▶ **Given task**
Copy the data below word for word, from its first line up to and including the line that contains "text_box ۲ [91, 1104, 143, 1175]", and leave the pictures out of your answer.

▶ **The records**
^^^^
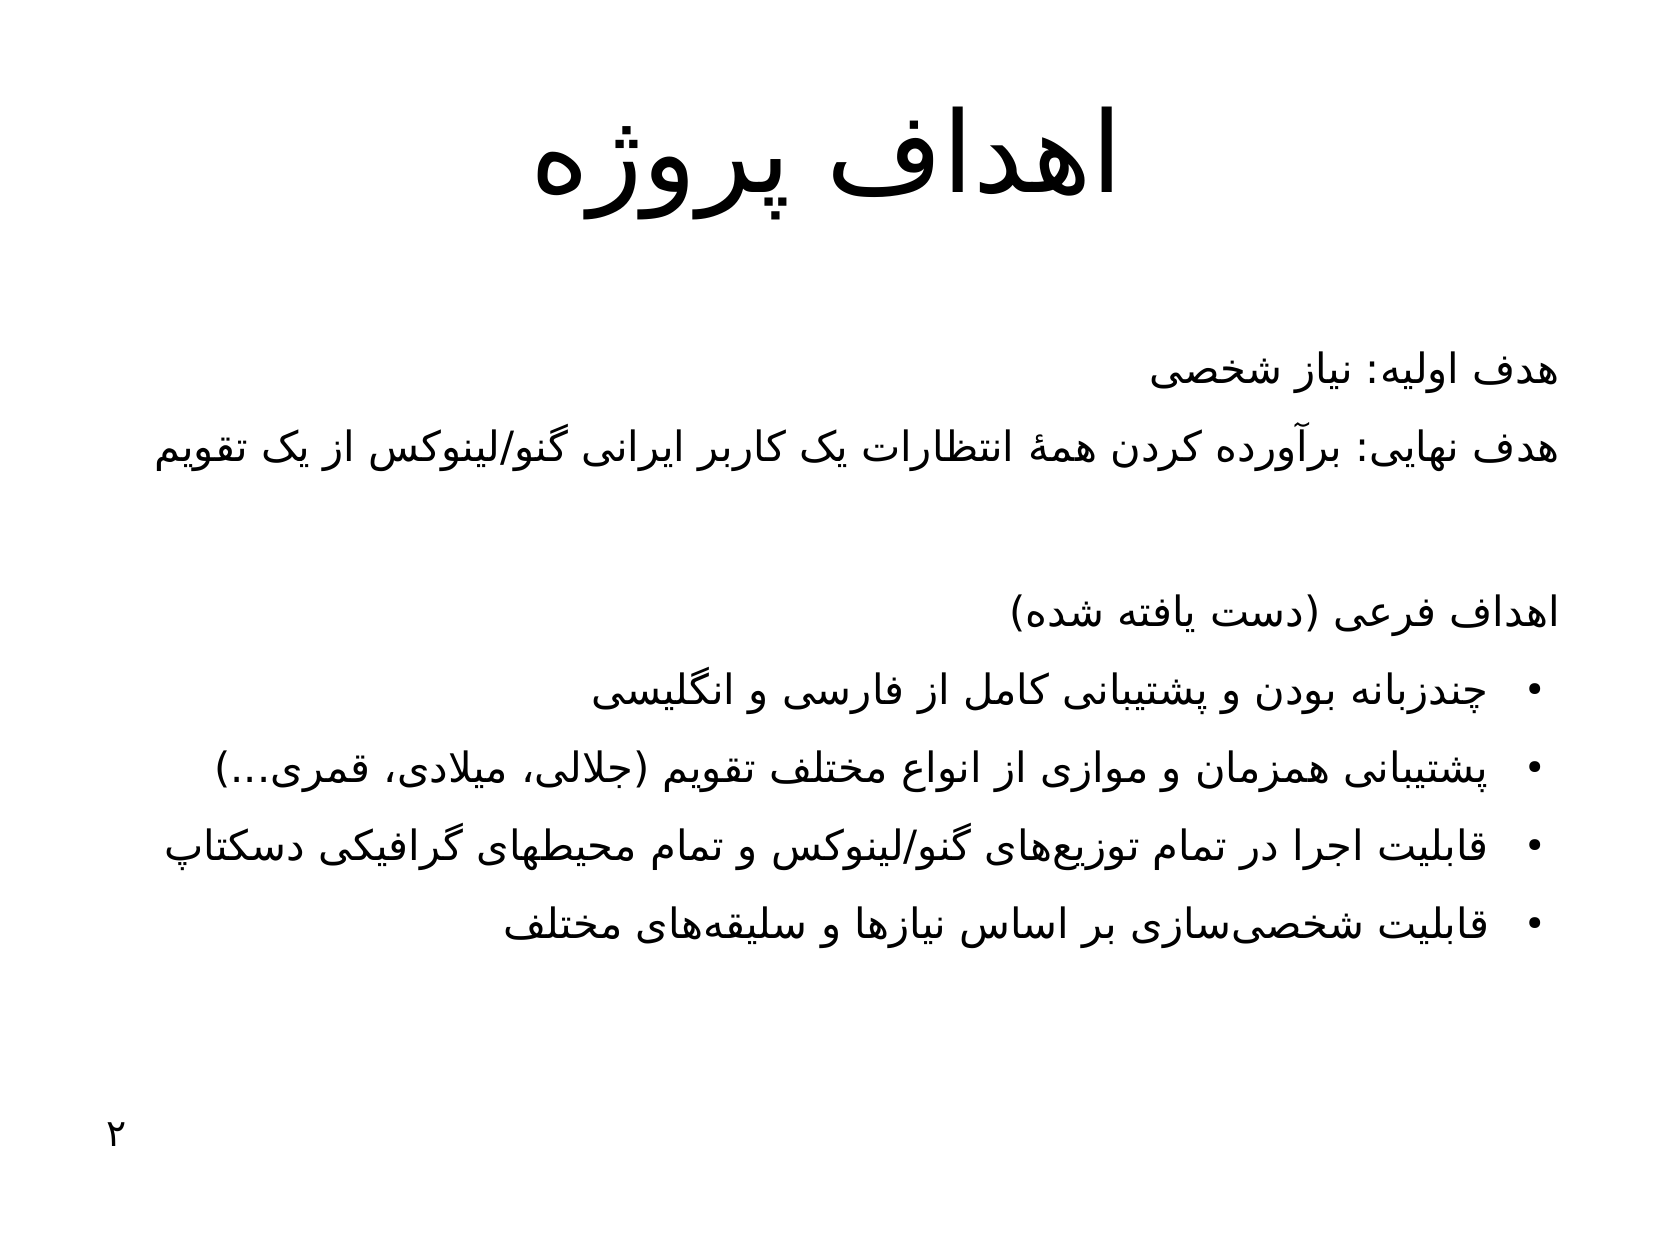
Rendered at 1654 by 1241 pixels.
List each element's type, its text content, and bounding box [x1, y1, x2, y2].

list هدف اولیه: نیاز شخصی هدف نهایی: برآورده کردن همهٔ انتظارات یک کاربر ایرانی گنو/لینوکس از یک تقویم اهداف فرعی (دست یافته شده) چندزبانه بودن و پشتیبانی کامل از فارسی و انگلیسی پشتیبانی همزمان و موازی از انواع مختلف تقویم (جلالی، میلادی، قمری...) قابلیت اجرا در تمام توزیع‌های گنو/لینوکس و تمام محیطهای گرافیکی دسکتاپ قابلیت شخصی‌سازی بر اساس نیازها و سلیقه‌های مختلف [71, 345, 1561, 1126]
text_box ۲ [91, 1104, 143, 1175]
title اهداف پروژه [82, 49, 1571, 257]
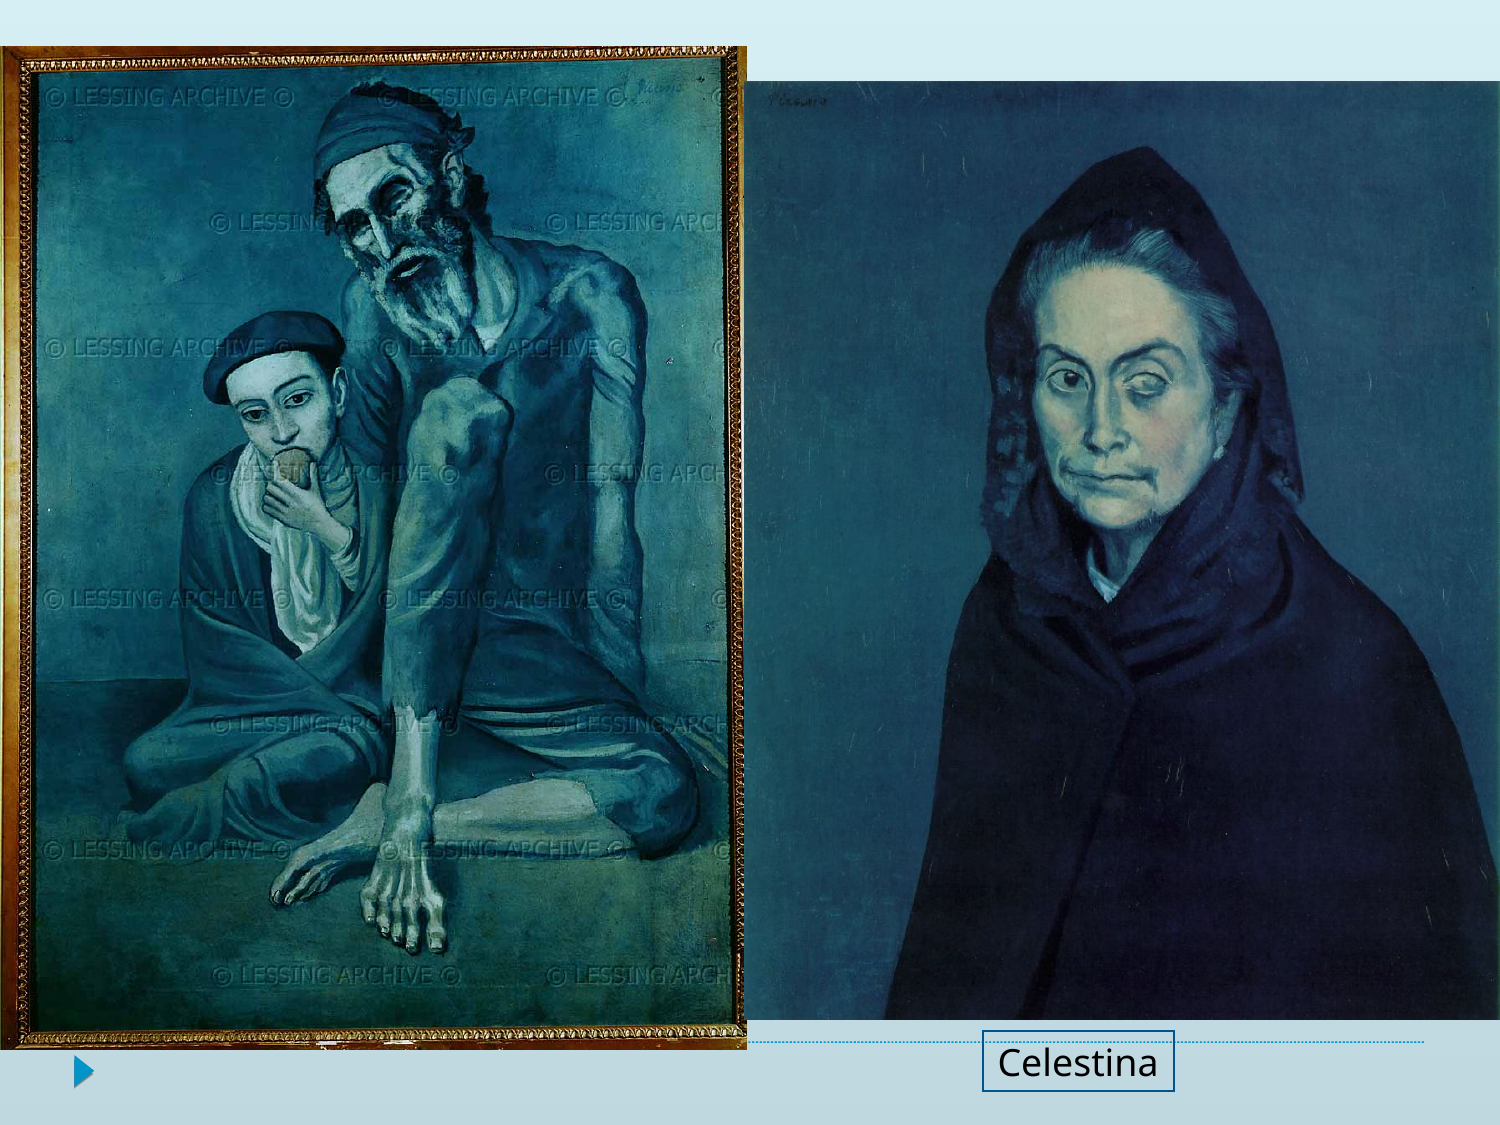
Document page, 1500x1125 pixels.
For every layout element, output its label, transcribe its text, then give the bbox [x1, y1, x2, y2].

picture [0, 46, 1500, 1050]
text_box Celestina [982, 1031, 1175, 1092]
^^^^
▶ **Exercise result**
Rendered at 1654 by 1241 pixels.
List each element's type, its text content, and bounding box [x1, y1, x2, y2].

list هدف اولیه: نیاز شخصی هدف نهایی: برآورده کردن همهٔ انتظارات یک کاربر ایرانی گنو/لینوکس از یک تقویم اهداف فرعی (دست یافته شده) چندزبانه بودن و پشتیبانی کامل از فارسی و انگلیسی پشتیبانی همزمان و موازی از انواع مختلف تقویم (جلالی، میلادی، قمری...) قابلیت اجرا در تمام توزیع‌های گنو/لینوکس و تمام محیطهای گرافیکی دسکتاپ قابلیت شخصی‌سازی بر اساس نیازها و سلیقه‌های مختلف [71, 345, 1561, 1126]
text_box ۲ [91, 1104, 143, 1175]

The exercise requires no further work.